How to Setup Android Studio for Kotlin Development

If you’ve been following the latest trends in the AndroidDev world, you’ve probably heard of Kotlin.

Kotlin is a (not so) new programming language developed by JetBrains, the creators of IntelliJ IDE on which Android Studio is based. Kotlin is statically typed, runs on the JVM, and offers many advantages. There are tons of items who talk about the advantages of Kotlin over Java, so I won’t cover that in this post.

In this article, however, we’ll learn how to set up Android Studio for Kotlin development and write our “Hello World” app in Kotlin.

Let’s start!

Install the Kotlin Plugin for Android Studio

The good folks at JetBrains have created an IntelliJ/Android Studio plugin for Kotlin. First, we’ll go ahead and install the plugin.

To do this, go to Preferences > plugins > Browse repositoriessearch for Kotlin, then click To installas shown in the figure below.

Once the installation is complete, you will need to restart Android Studio to apply the new plugin.

Just in case you’re using IntelliJ IDEA 15 or higher, you’re in luck. The Koltin plugin comes with the IDE.

Create a new Android project

Now that the plugin is installed, let’s go ahead and create a new Android project as usual. Move towards To file > New > New project and follow the project creation wizard. Select the Create an empty activity choice at the end.

For more information on creating an Android project, see this guide.

Apply the Kotlin plugin to the project

The next step is to apply the Kotlin plugin to the project.
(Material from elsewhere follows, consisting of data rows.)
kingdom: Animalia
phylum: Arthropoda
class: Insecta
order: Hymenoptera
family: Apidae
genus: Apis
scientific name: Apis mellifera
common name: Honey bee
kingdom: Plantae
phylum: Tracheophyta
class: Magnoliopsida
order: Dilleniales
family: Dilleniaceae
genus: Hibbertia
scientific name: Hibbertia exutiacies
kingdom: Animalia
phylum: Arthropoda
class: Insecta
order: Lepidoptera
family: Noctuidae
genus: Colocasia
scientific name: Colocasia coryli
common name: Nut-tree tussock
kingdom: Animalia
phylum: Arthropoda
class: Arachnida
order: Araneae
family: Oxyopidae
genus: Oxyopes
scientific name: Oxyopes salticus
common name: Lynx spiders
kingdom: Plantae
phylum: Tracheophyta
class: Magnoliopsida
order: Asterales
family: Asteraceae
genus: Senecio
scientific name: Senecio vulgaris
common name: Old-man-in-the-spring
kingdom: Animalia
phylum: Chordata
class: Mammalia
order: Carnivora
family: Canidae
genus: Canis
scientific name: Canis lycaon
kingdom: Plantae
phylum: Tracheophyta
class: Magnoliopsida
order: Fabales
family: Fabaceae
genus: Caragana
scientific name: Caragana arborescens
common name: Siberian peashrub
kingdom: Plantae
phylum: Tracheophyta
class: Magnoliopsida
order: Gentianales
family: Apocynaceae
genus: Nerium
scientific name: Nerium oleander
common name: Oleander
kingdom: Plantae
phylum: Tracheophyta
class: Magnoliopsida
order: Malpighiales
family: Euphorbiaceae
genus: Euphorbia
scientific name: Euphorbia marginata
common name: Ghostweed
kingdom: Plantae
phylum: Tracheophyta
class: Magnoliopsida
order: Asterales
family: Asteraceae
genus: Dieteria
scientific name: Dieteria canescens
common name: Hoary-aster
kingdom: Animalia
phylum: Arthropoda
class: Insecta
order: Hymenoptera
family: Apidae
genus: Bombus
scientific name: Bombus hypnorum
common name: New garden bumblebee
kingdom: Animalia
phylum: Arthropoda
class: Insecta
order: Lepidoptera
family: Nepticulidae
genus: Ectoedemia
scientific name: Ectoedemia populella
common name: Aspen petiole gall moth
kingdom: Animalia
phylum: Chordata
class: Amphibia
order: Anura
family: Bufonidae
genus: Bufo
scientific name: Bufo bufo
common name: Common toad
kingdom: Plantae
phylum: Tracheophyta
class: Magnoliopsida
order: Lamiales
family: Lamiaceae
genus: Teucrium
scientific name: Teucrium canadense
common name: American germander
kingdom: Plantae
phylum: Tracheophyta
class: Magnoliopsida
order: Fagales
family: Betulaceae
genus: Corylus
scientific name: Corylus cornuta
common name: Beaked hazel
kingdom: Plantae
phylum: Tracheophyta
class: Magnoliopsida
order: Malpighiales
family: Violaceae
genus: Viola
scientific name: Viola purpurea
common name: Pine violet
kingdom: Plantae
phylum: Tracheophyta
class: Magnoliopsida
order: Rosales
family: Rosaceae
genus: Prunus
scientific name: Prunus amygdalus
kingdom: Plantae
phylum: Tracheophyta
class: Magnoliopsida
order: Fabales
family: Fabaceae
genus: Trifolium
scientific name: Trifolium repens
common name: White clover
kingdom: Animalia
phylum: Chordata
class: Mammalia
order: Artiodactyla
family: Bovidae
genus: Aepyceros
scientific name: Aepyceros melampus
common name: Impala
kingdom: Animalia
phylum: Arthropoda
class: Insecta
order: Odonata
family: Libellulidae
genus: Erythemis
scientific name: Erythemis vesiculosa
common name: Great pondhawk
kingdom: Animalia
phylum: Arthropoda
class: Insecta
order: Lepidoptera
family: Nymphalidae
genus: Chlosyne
There is an automated tool to do this, but sometimes the tool messes things up, so let’s walk through the manual process of applying the plugin in our build.gradle files (both at the project level and at the application module level).

Add the Kotlin Gradle Plugin

To configure the plugin, we first need to add the plugin to the root project build.gradle, in the same way as for the Gradle plugin (automatically). Add the plug-in to dependencies closing in the project build.gradle to file. The project build.gradle the file looks like this:

buildscript {
    ext.kotlin_version = "1.0.6" // replace with the latest (stable) version: https://github.com/JetBrains/kotlin/releases/latest

    repositories {
        jcenter()
    }
    dependencies {
        classpath 'com.android.tools.build:gradle:2.2.3'
        classpath "org.jetbrains.kotlin:kotlin-gradle-plugin:$kotlin_version"
    }
}

A few notes on the code block above:

  • We have created a variable ext.kotlin_version. The reason we have this is that we may have other places in the project where we need to refer to the Kotlin version, so it makes sense to “externalize” this value. You can view this post at externalize your dependency versions using additional gradle properties for more information.
  • We placed this variable in the buildscript closing. It is because the buildscript is the entry point into this file when building the project. If we place the variable outside of this closure, this variable will not be available until the project is built and the build will fail.

Apply Android Kotlin Plugin

After adding the Kotlin Gradle plugin, the next step is to apply the plugin. To do this we need to add apply plugin: kotlin-android to the application module build.gradle to file:

apply plugin: 'com.android.application'
apply plugin: 'kotlin-android' // apply kotlin android plugin

Convert activity code from Java to Kotlin

We’ve applied the plugin and configured everything we need, but our code generated by the “empty activity” is still in Java.

Luckily for us, the Kotlin plugin can help us convert our code from Java to Kotlin.

Currently, our Java activity looks like this:

To do this, select the file and navigate to Coded > Convert Java file to Kotlin fileor use the shortcut Order + Other + Change + K (I believe you can replace Order with Control if you are on PC).

After converting our code to Kotlin, our “empty activity” looks like this:

Bonus: Stay up to date with Kotlin releases

You’ve come this far – let’s add a bonus tip!

Kotlin is still a work in progress, and there are (frequent) patches and updates. It’s generally a good idea to stay up to date with new features and language changes. The Kotlin Android Studio plugin helps us manage Kotlin versions. If you navigate to Tools > Kotlin > Configure Kotlin Plugin Updates as shown in the screenshots below, you will be able to select the update channel — Stable, Early Access Preview - 1.0.x, Where Early Access Preview - 1.1 – which is currently the state-of-the-art version.

Further reading

There are a number of great resources scattered around the internet for learning Kotlin. Some of them are:

In future articles I will write about some specific features of the language.

Thanks for reading this post. I am always open to questions and comments. If you have any, please drop them in the comments section below or send me a Tweeter.